Tüm bu yoğun çalışma temposunda derneklerimiz Çerkes Ulusal Günlerini olanakları ölçüsünde en güçlü şekilde kutlamalı. Piknik, Gece, Konferans gibi kitlesel etkinlik takvimini buna göre planlamalıdır. Etkinliklerin görselleri ve içeriği vatanda ki etkinliklerden örnek alınmalıdır. Kendi tabanlarını vatanla buluşturma perspektifi olmalıdır. Bu gün Çerkes Kültürüne ait her türlü üretim vatandadır. Müziği, dansı, edebiyatı, şiiri, tiyatrosu vatanın dışında üretebilen bir yer yoktur. Vatanın dışındakiler sadece son tüketici konumundadır. Yani Çerkesya varsa Çerkes’de var. Çerkesya yoksa Çerkes’de yok.
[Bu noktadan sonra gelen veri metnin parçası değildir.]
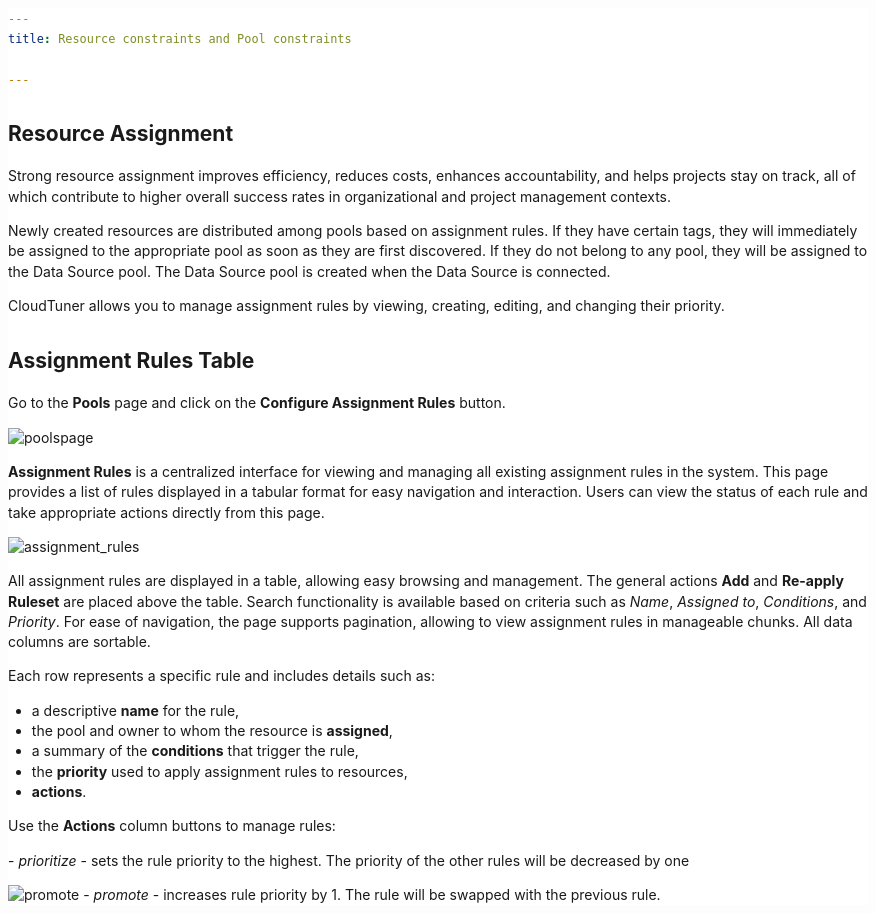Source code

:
 ```yaml
---
title: Resource constraints and Pool constraints

---
```


## Resource Assignment

Strong resource assignment improves efficiency, reduces costs, enhances accountability, and helps projects stay on track, all of which contribute to higher overall success rates in organizational and project management contexts.

Newly created resources are distributed among pools based on assignment rules. If they have certain tags, they will immediately be assigned to the appropriate pool as soon as they are first discovered. If they do not belong to any pool, they will be assigned to the Data Source pool. The Data Source pool is created when the Data Source is connected.

CloudTuner allows you to manage assignment rules by viewing, creating, editing, and changing their priority.

## Assignment Rules Table

Go to the **Pools** page and click on the **Configure Assignment Rules** button.

![poolspage](https://cloudtuner-email-templates-image.s3.eu-north-1.amazonaws.com/documentation/resourceassignmentpools.png)

**Assignment Rules** is a centralized interface for viewing and managing all existing assignment rules in the system. This page provides a list of rules displayed in a tabular format for easy navigation and interaction. Users can view the status of each rule and take appropriate actions directly from this page.

![assignment_rules](https://cloudtuner-email-templates-image.s3.eu-north-1.amazonaws.com/documentation/resourceassignmentrules.png)

All assignment rules are displayed in a table, allowing easy browsing and management. The general actions **Add** and **Re-apply Ruleset** are placed above the table. Search functionality is available based on criteria such as *Name*, *Assigned to*, *Conditions*, and *Priority*. For ease of navigation, the page supports pagination, allowing to view assignment rules in manageable chunks. All data columns are sortable.

Each row represents a specific rule and includes details such as:

- a descriptive **name** for the rule,
- the pool and owner to whom the resource is **assigned**,
- a summary of the **conditions** that trigger the rule,
- the **priority** used to apply assignment rules to resources,
- **actions**.

Use the **Actions** column buttons to manage rules:

\- *prioritize* - sets the rule priority to the highest. The priority of the other rules will be decreased by one

![promote](https://cloudtuner-email-templates-image.s3.eu-north-1.amazonaws.com/documentation/promote.png)  - *promote* - increases rule priority by 1. The rule will be swapped with the previous rule.
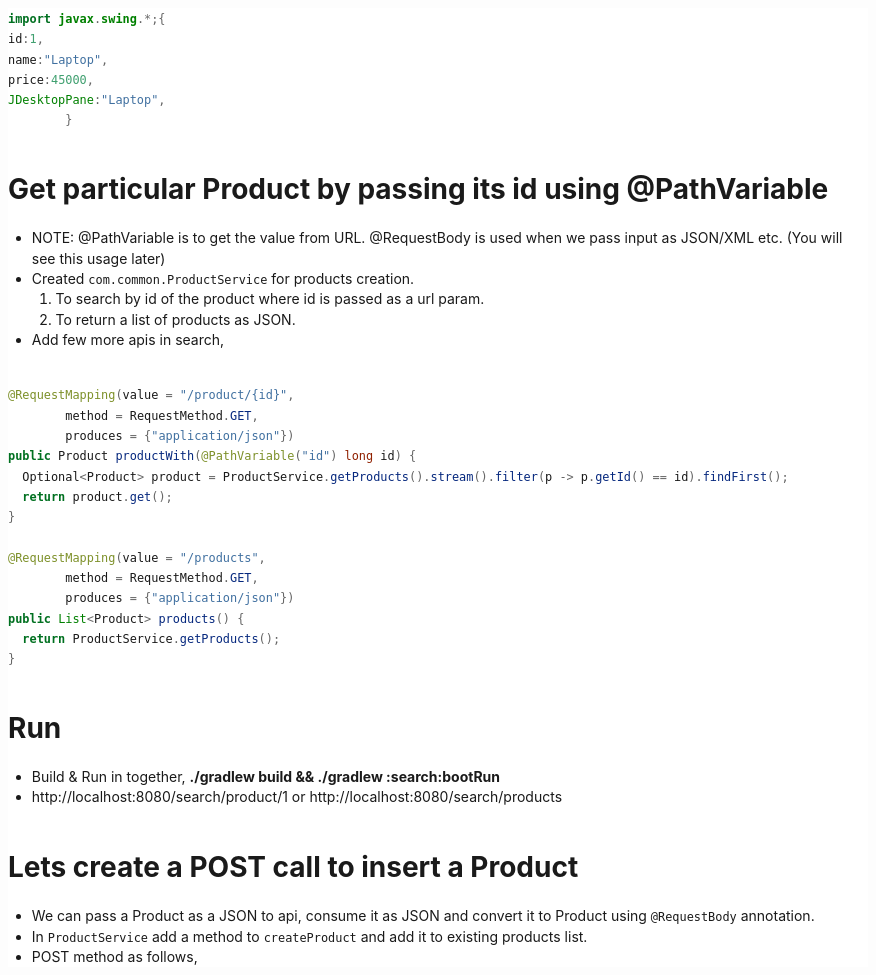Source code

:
 ```java
import javax.swing.*;{
id:1,
name:"Laptop",
price:45000,
JDesktopPane:"Laptop",
        }
```

# Get particular Product by passing its id using @PathVariable

- NOTE:
  @PathVariable is to get the value from URL.
  @RequestBody is used when we pass input as JSON/XML etc. (You will see this usage later)
- Created `com.common.ProductService` for products creation.
  1. To search by id of the product where id is passed as a url param.
  2. To return a list of products as JSON.
- Add few more apis in search,

```java

@RequestMapping(value = "/product/{id}",
        method = RequestMethod.GET,
        produces = {"application/json"})
public Product productWith(@PathVariable("id") long id) {
  Optional<Product> product = ProductService.getProducts().stream().filter(p -> p.getId() == id).findFirst();
  return product.get();
}

@RequestMapping(value = "/products",
        method = RequestMethod.GET,
        produces = {"application/json"})
public List<Product> products() {
  return ProductService.getProducts();
}
```

# Run

- Build & Run in together, **./gradlew build && ./gradlew :search:bootRun**
- http://localhost:8080/search/product/1 or http://localhost:8080/search/products

# Lets create a POST call to insert a Product

- We can pass a Product as a JSON to api, consume it as JSON and convert it to Product using `@RequestBody` annotation.
- In `ProductService` add a method to `createProduct` and add it to existing products list.
- POST method as follows,
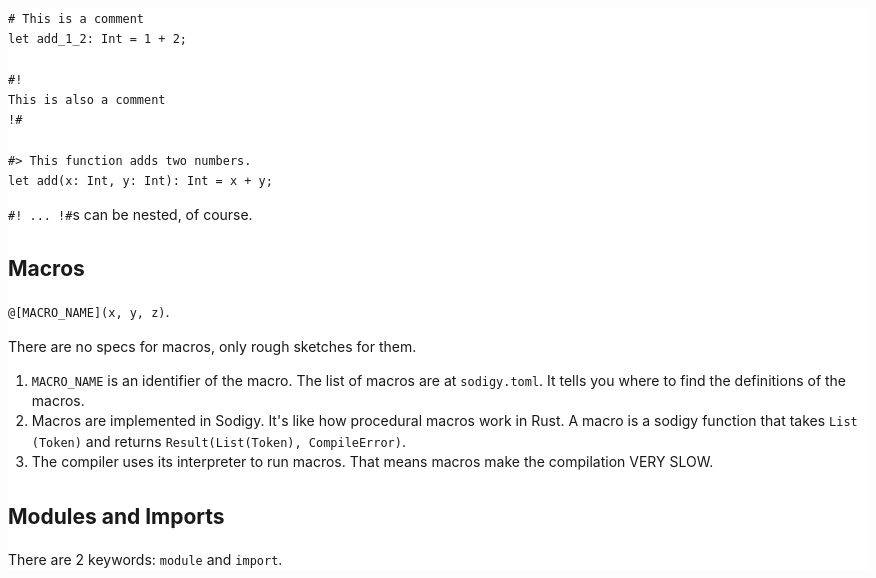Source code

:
 ```
# This is a comment
let add_1_2: Int = 1 + 2;

#!
This is also a comment
!#

#> This function adds two numbers.
let add(x: Int, y: Int): Int = x + y;
```

`#! ... !#`s can be nested, of course.

## Macros

`@[MACRO_NAME](x, y, z)`.

There are no specs for macros, only rough sketches for them.

1. `MACRO_NAME` is an identifier of the macro. The list of macros are at `sodigy.toml`. It tells you where to find the definitions of the macros.
2. Macros are implemented in Sodigy. It's like how procedural macros work in Rust. A macro is a sodigy function that takes `List(Token)` and returns `Result(List(Token), CompileError)`.
3. The compiler uses its interpreter to run macros. That means macros make the compilation VERY SLOW.

## Modules and Imports

There are 2 keywords: `module` and `import`.
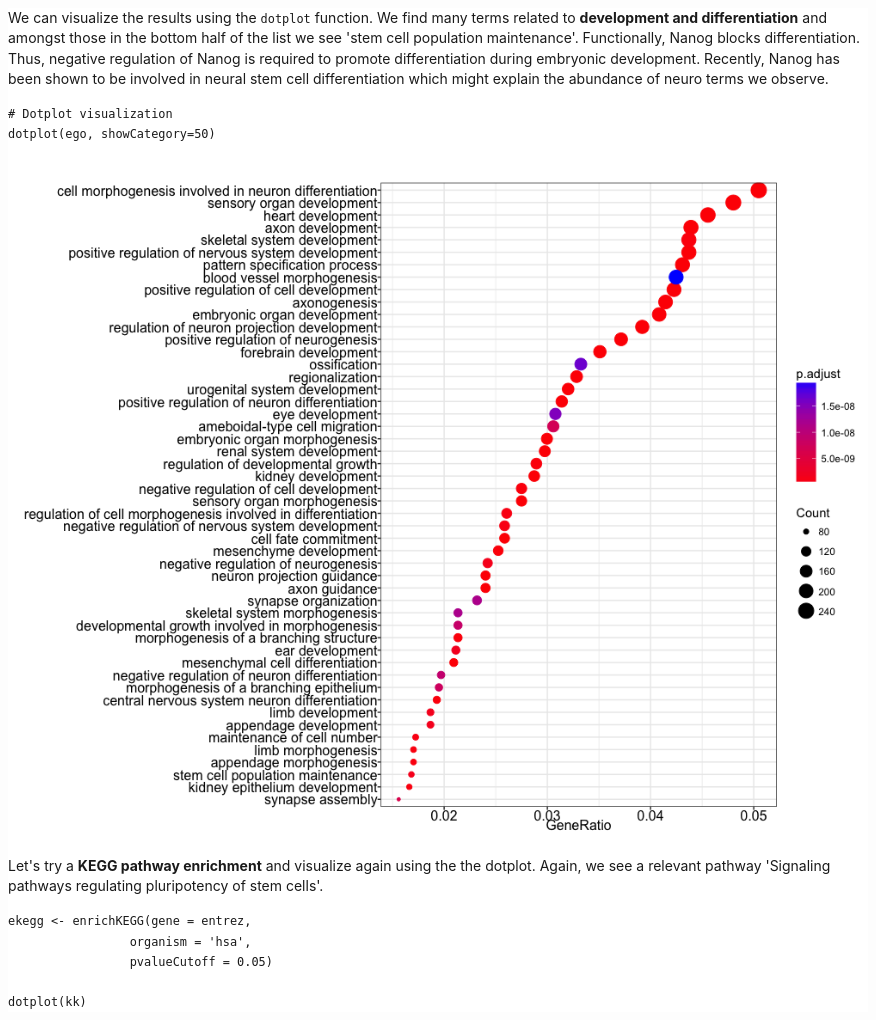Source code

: We can visualize the results using the `dotplot` function. We find many terms related to **development and differentiation** and amongst those in the bottom half of the list we see 'stem cell population maintenance'. Functionally, Nanog blocks differentiation. Thus, negative regulation of Nanog is required to promote differentiation during embryonic development. Recently, Nanog has been shown to be involved in neural stem cell differentiation which might explain the abundance of neuro terms we observe.

```
# Dotplot visualization
dotplot(ego, showCategory=50)
```

<img src="../img/dotplot.png">


Let's try a **KEGG pathway enrichment** and visualize again using the the dotplot. Again, we see a relevant pathway 'Signaling pathways regulating pluripotency of stem cells'.

```
ekegg <- enrichKEGG(gene = entrez,
                 organism = 'hsa',
                 pvalueCutoff = 0.05)

dotplot(kk)
```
Derneklerimiz ilk olarak Osmanlı İmparatorluğu zamanında kurulmaya başlandığında Çerkes Derneği olarak kurulmuştur. ( Çerkes İttihat ve Teavün Cemiyeti, Çerkes Kadınları Teavün Cemiyeti gibi ) Türkiye Cumhuriyetinin kurulması ile etnik isimler yasaklanmış 1950 ye kadar derneklerimiz açılamamıştır. Bu yıllarda da Çerkes ismine izin verilmediği için önce Dosteli Yardımlaşma daha sonra Kafkas ve Kuzey Kafkasya diye açılmaya başlanmıştır. Kafkas, Kuzey Kafkas isimleri Çerkes’in yasak olması nedeniyledir.
Yönetim kurullarına seçilen arkadaşların bu gerçekler ışığında tabanlarını ulusal kimliğinle ve vatanıyla buluşturmak birinci önceliği olmalıdır. Örneğin;
* Bulundukları yerlerde 100 üniversite öğrencisine burs veriyorsa bu bursun 10 tanesini vatanda okumak isteyenlere ayırdığını ilan etmelidir.
* 2015 yılında başlatılan, 21 Mayıs Anma Törenlerine vatanda katılmak için yapılan organizasyonlar pandeminin bitmesiyle tekrar organize edilmelidir. Daha çok kişinin katılması için gerekli çalışmalar yapılmalı özellikle gençler için kontenjan oluşturulmalıdır.
* Vatanda yapılan festivallere, yarışmalara, konferanslara katılım artırılmalıdır.
* Derneklerimizin isimleri ulusal ismimizle Çerkes Derneği / Adığe Khase şeklinde olmalıdır.
Kısaca dernek genel kurullarında yönetime seçilen tüm arkadaşların yüzü vatana dönük olmalıdır.
Genel kurullarını yeni yapan ve yapmakta olan tüm derneklerimize başarılar diler vatana, millete hayırlı olmasını temenni ederim.